The Bakken, described as the most mature of ConocoPhillips’ unconventional assets, is expected to bring in $3 billion in free cash flow over the next decade. The Bakken has been outperforming expectations, partly driven by an improved completion design and execution efficiency, he said.

The plateau rate outlook is now between 90,000 bbl/d and 100,000 bbl/d, up from the 70,000 bbl/d or so expected in 2017.

Just like in the Eagle Ford, refracs brighten the outlook. ConocoPhillips is gearing up to bring on its first three refrac pilots in the Bakken this quarter, Macklon said. About 300 refrac candidates have been identified.

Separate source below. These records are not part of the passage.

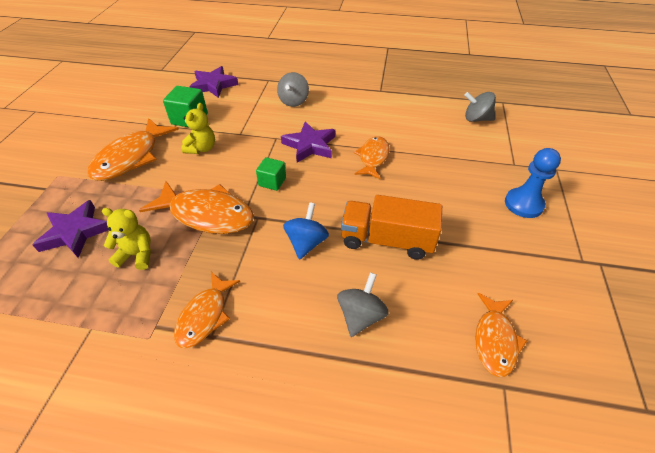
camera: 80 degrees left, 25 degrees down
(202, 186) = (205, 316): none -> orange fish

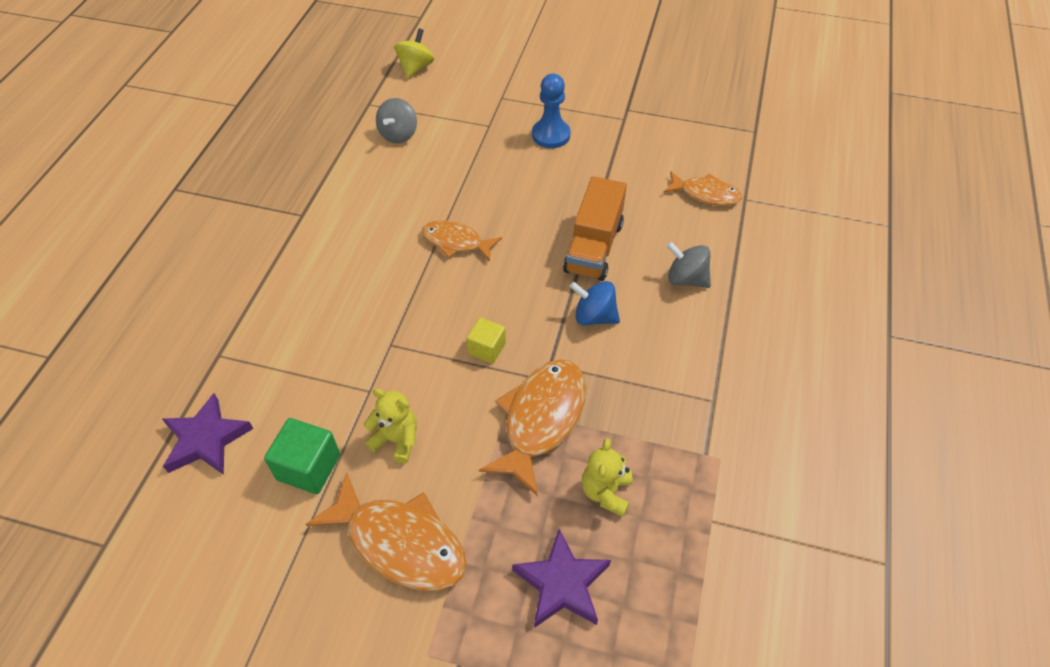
camera: 85 degrees left, 5 degrees up
(205, 316) = (691, 408): orange fish -> none
(272, 182) = (487, 349): green cube -> yellow cube
(293, 101) = (299, 320): grey spinning top -> none
(309, 145) = (417, 305): purple star -> none
(561, 118) = (416, 68): none -> yellow spinning top

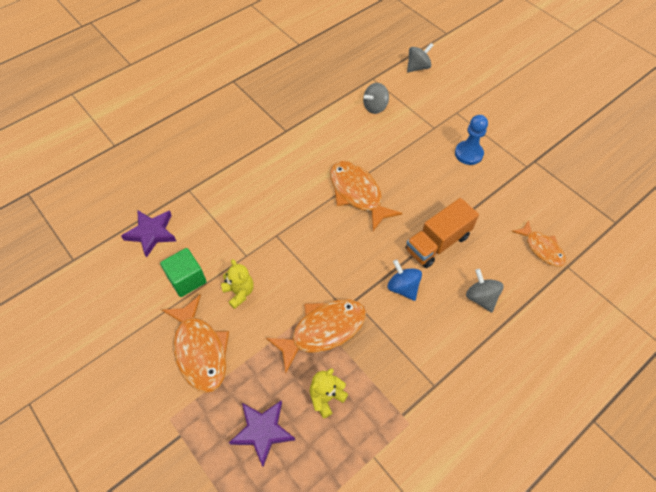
camera: 35 degrees right, 5 degrees up
(416, 68) = (418, 67): yellow spinning top -> grey spinning top
(456, 242) = (357, 193): orange fish -> orange fish, size x1.61
(487, 349) = (325, 269): yellow cube -> none

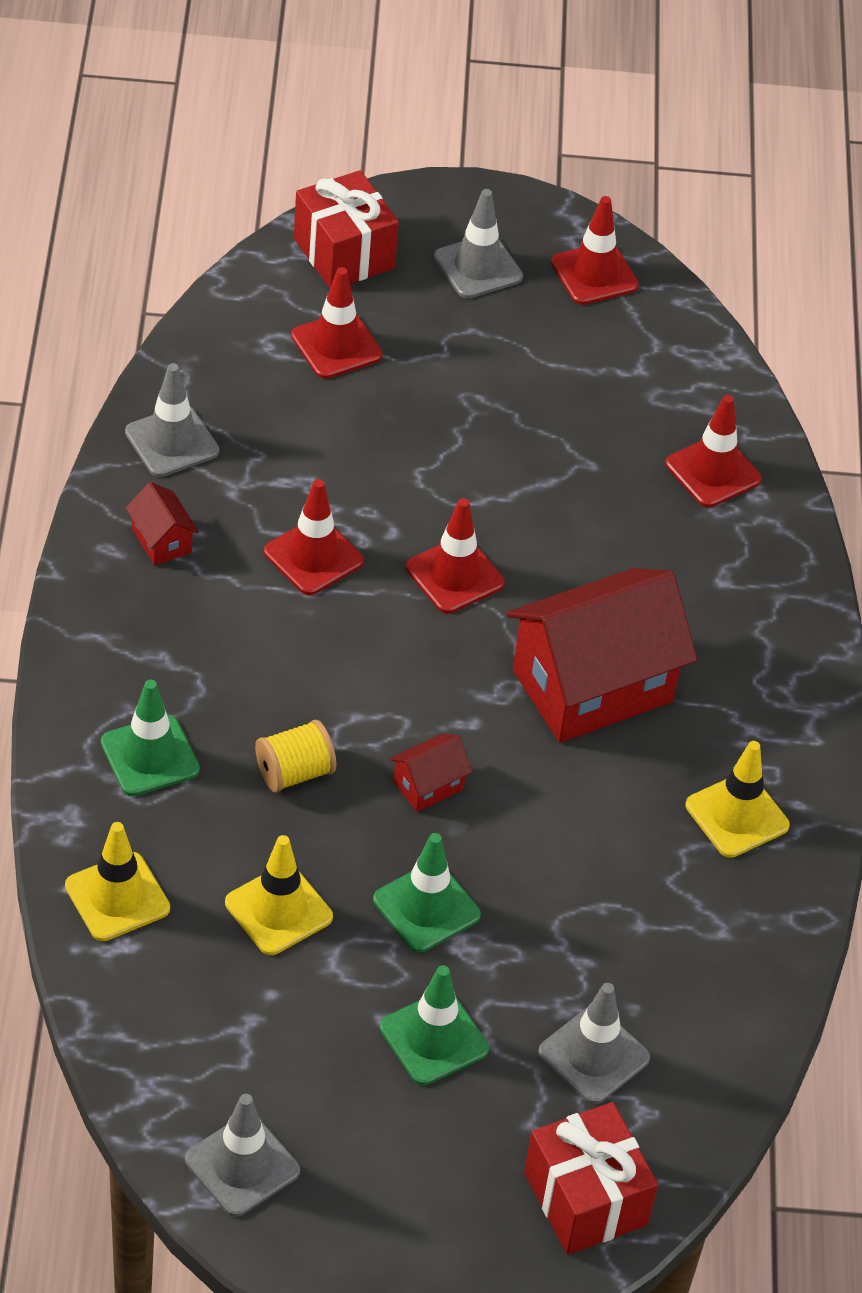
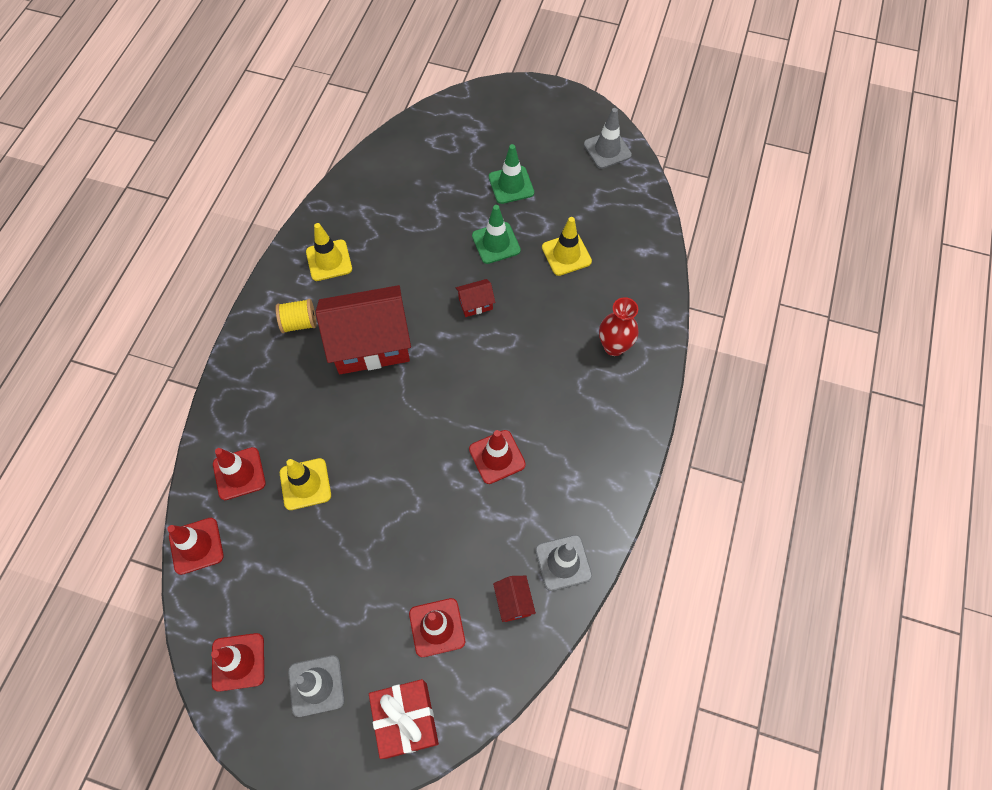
camera: 160 degrees left, 15 degrees up
(117, 897) = (642, 274): yellow traffic cone -> yellow traffic cone (305, 484)
(150, 756) = (614, 346): green traffic cone -> red vase
(161, 541) = (583, 485): red house -> red house (513, 602)
(294, 772) = (541, 323): yellow spool -> yellow spool (299, 323)
(454, 575) = (420, 428): red traffic cone -> red traffic cone (196, 546)
(585, 1198) = (468, 113): red gift -> none
(594, 1055) = (443, 166): grey traffic cone -> none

The company also plans to build on knowledge gained in recent years from studying industry well completion data.

Source: ConocoPhillips
Source: ConocoPhillips

“We found three drivers that really mattered—tighter cluster spacing, lower proppant and lower proppant to fluid ratio—suggesting an opportunity to improve recovery factors near the wellbore,” Macklon explained. “We’ve baked these insights into our design and the results really have been tremendous. With less proppant, our completion time and cost have fallen and yet our well productivity has increased, all resulting in a $2 per barrel cost of supply improvement.”

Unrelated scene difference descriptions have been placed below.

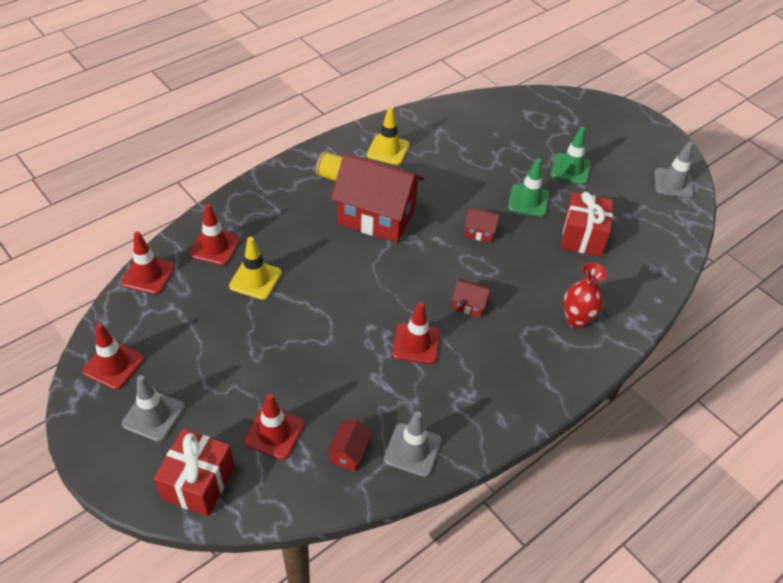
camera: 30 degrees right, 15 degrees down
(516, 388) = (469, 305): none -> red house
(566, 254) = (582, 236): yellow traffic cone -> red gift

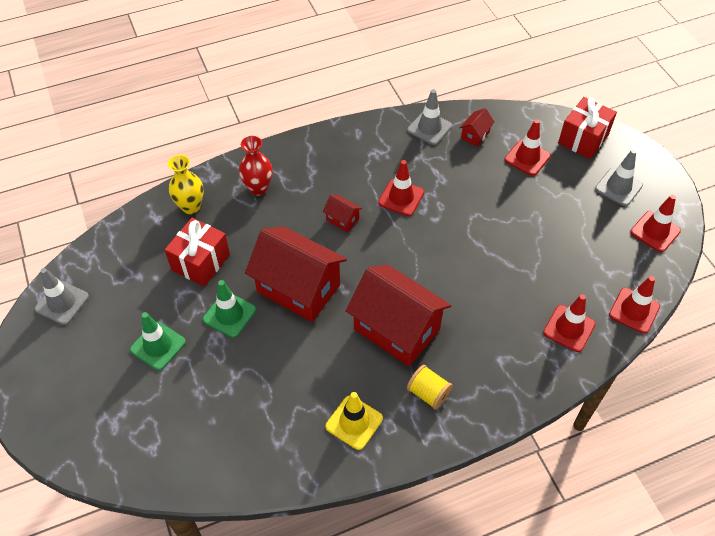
camera: 160 degrees left, 5 degrees up
(255, 279) = (531, 284): yellow traffic cone -> none
(480, 232) = (298, 288): red house -> red house, size x2.38
(631, 285) = (191, 207): none -> yellow vase

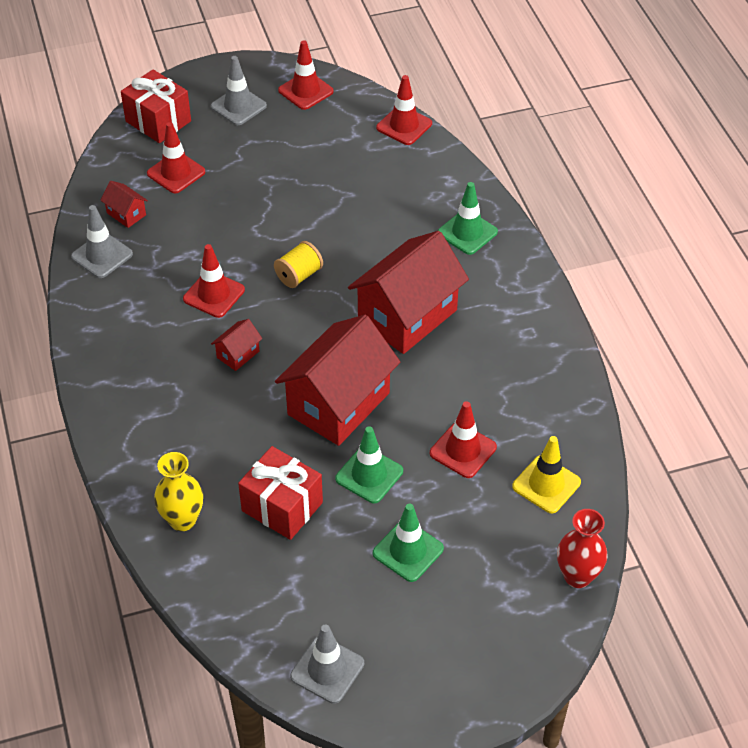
camera: 85 degrees left, 5 degrees down
(258, 188) = (165, 441): red vase -> red vase (577, 576)
(354, 422) = (522, 362): yellow traffic cone -> yellow traffic cone (546, 484)
(428, 393) = (490, 297): yellow spool -> yellow spool (299, 275)
(505, 371) = (467, 232): none -> green traffic cone
(569, 328) = (420, 177): red traffic cone -> red traffic cone (463, 450)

The Bakken serves as a role model for ConocoPhillips’ approach to unconventionals: “get to optimal plateau, generate strong returns and free cash flow, keep learning, find upside and increase value.” It’s what the company aims to accomplish in the Permian Basin, where it has acreage in the Delaware, Midland and Northwest Shelf.

Permian Basin

By 2029, the Permian Basin will grow to become the largest of ConocoPhilips’ Big 3 assets. The company anticipates it will generate about $4 billion in free cash flow in the Permian with 10 rigs total in Delaware and Midland/Northwest Shelf post-2025. Production plateau is pegged at about 400,000 barrels of oil equivalent per day.

“We are still very much on the steep part of the learning curve, particularly around well spacing and stacking,” Macklon said, later acknowledging analysts’ focus on optimal development strategies.”

In the Delaware Basin, the company has tested 11 benches on its acreage and projects 90% of its production will be from primary zones—Wolfcamp A and Wolfcamp C at China Draw and Bone Springs Second Sand at Zia Hills. It believes optimal spacing is 12 to 16 wells per section.

ConocoPhillips is also turning to technology to evaluate benches as it forms development plans. These include time-lapse geochemistry and microseismic. With the former, by taking hydrocarbon samples and analyzing geochemical fingerprints the company can allocate produced fluids to specific zones using reference data from rock core or cuttings, he explained. Microseismic can use used to help determine stimulated rock volume.

“We are integrating all of these aspects of applied science with actual well performance data to ensure we optimize development planning as we prepare to ramp towards manufacturing mode in the Permian,” Macklon said.